Stockdoc, since you found the 38 of 38 number, could you give us the URL. It is such an impressive number that I’d sure like to read about it. I searched for half an hour and couldn’t find it, used keywords “BTD and AA” and others.
JB, sure, but now I know they can screw up a production, thought they were the symbol of perfection before.
Just so I'm clear, you don't want posts like the following? Post 49977 made by LadyPI to me. Which was not true (in some circles they call that a lie, but in this snowflake age I suppose we should say she was taken out of context).
"That nasty, arrogant post you posted one eve, directed toward me, and which either you or administrator took down, repost it. Speaks volumes about you. Out of respect for Lonnie and others on this board I will leave it at that."

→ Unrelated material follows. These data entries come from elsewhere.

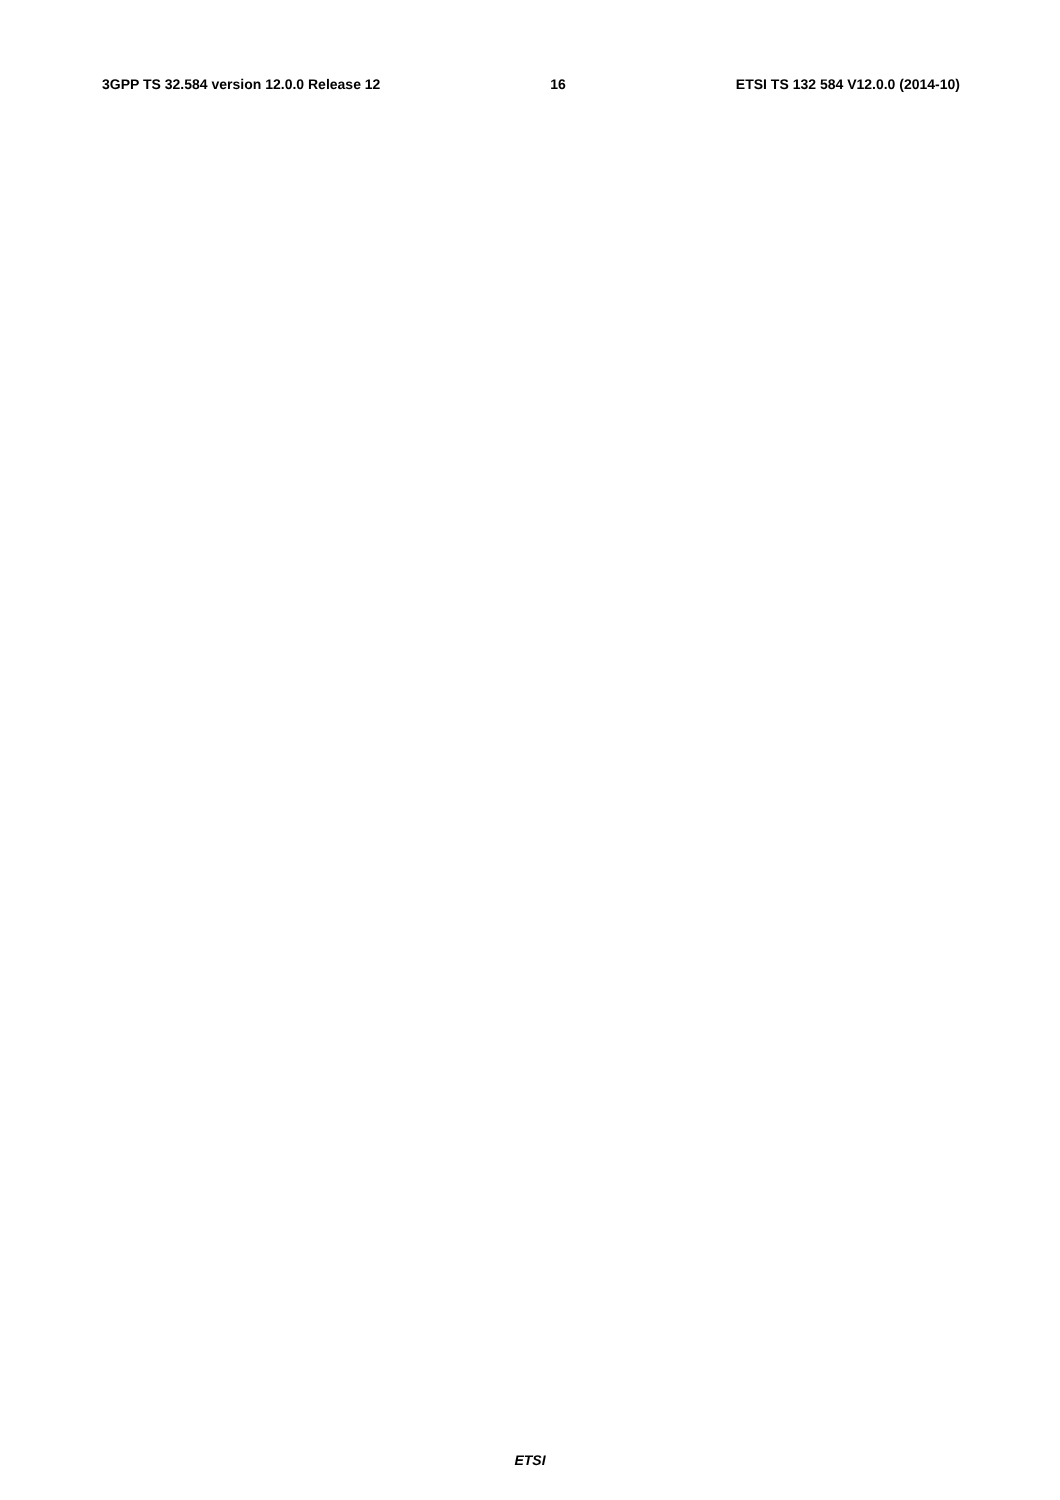3GPP TS 32.584 version 12.0.0 Release 12 16 ETSI TS 132 584 V12.0.0 (2014-10)
                
                
                
                
                
                
                
                
                
                
                
                
                
                
                
                
                
                
                
            
        
    
    
        
            
                
                
                
                
                
                
                
                
                
                
                
                
                
                
                
                
                
                
            
        
    
    
        
            
                
                
                
                
                
                
                
            
        
    
    
        
            
                
                
                
                
                
            
        
    
    
        
            
                
                
                
ETSI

Neither you or I have the ability to take down a post and LadyPI has been posting long enough to know that. And how long did LadyPI serve in the penalty box?
I know that maybe the best thing is for us all to forget about it and move on. And that would be par for the course for the majority of posters on this board. Ignore obvious stock manipulation, ignore obvious misleading information by analysts, ignore that we have absolutely no evidence that IMMU didn't meet FDA standards (other than the FDA said so) and just move on and blame management. Sorry, you can put me back in the penalty box if you want, but I'm not wired that way. I've made information available. I compiled timelines and verifiable facts and you can do with it what you want. I can't think of anything of value which has been posted here since the CRL so I don't care about a penalty box. Just came here to try and help cancer patients get the drug they want and until the FDA produces legitimate reasons for the CRL I'm erring on the side the problem being with the FDA, not IMMU management. In a few weeks or months I may be proven wrong, but with so much at stake for the patients I can't understand the veil of secrecy at the FDA. This isn't a game.
"Ignore obvious stock manipulation, ignore obvious misleading information by analysts, ignore that we have absolutely no evidence that IMMU didn't meet FDA standards (other than the FDA said so)"
I don't see "obvious" anything. Just a set of facts that leads you to that speculative conclusion. Also, the actual fact that the FDA issued a CRL means they did not meet FDA standards. If you think those standards are inappropriate and the company should have been given a pass anyway, that's your opinion, but not a fact of any sort, and without any evidentiary basis. In the history of the FDA, they have gotten into trouble many times for approving drugs that should not have been approved, but they have never been in trouble for not approving a drug which should have been. That is the risk benefit calculation that FDA officials make.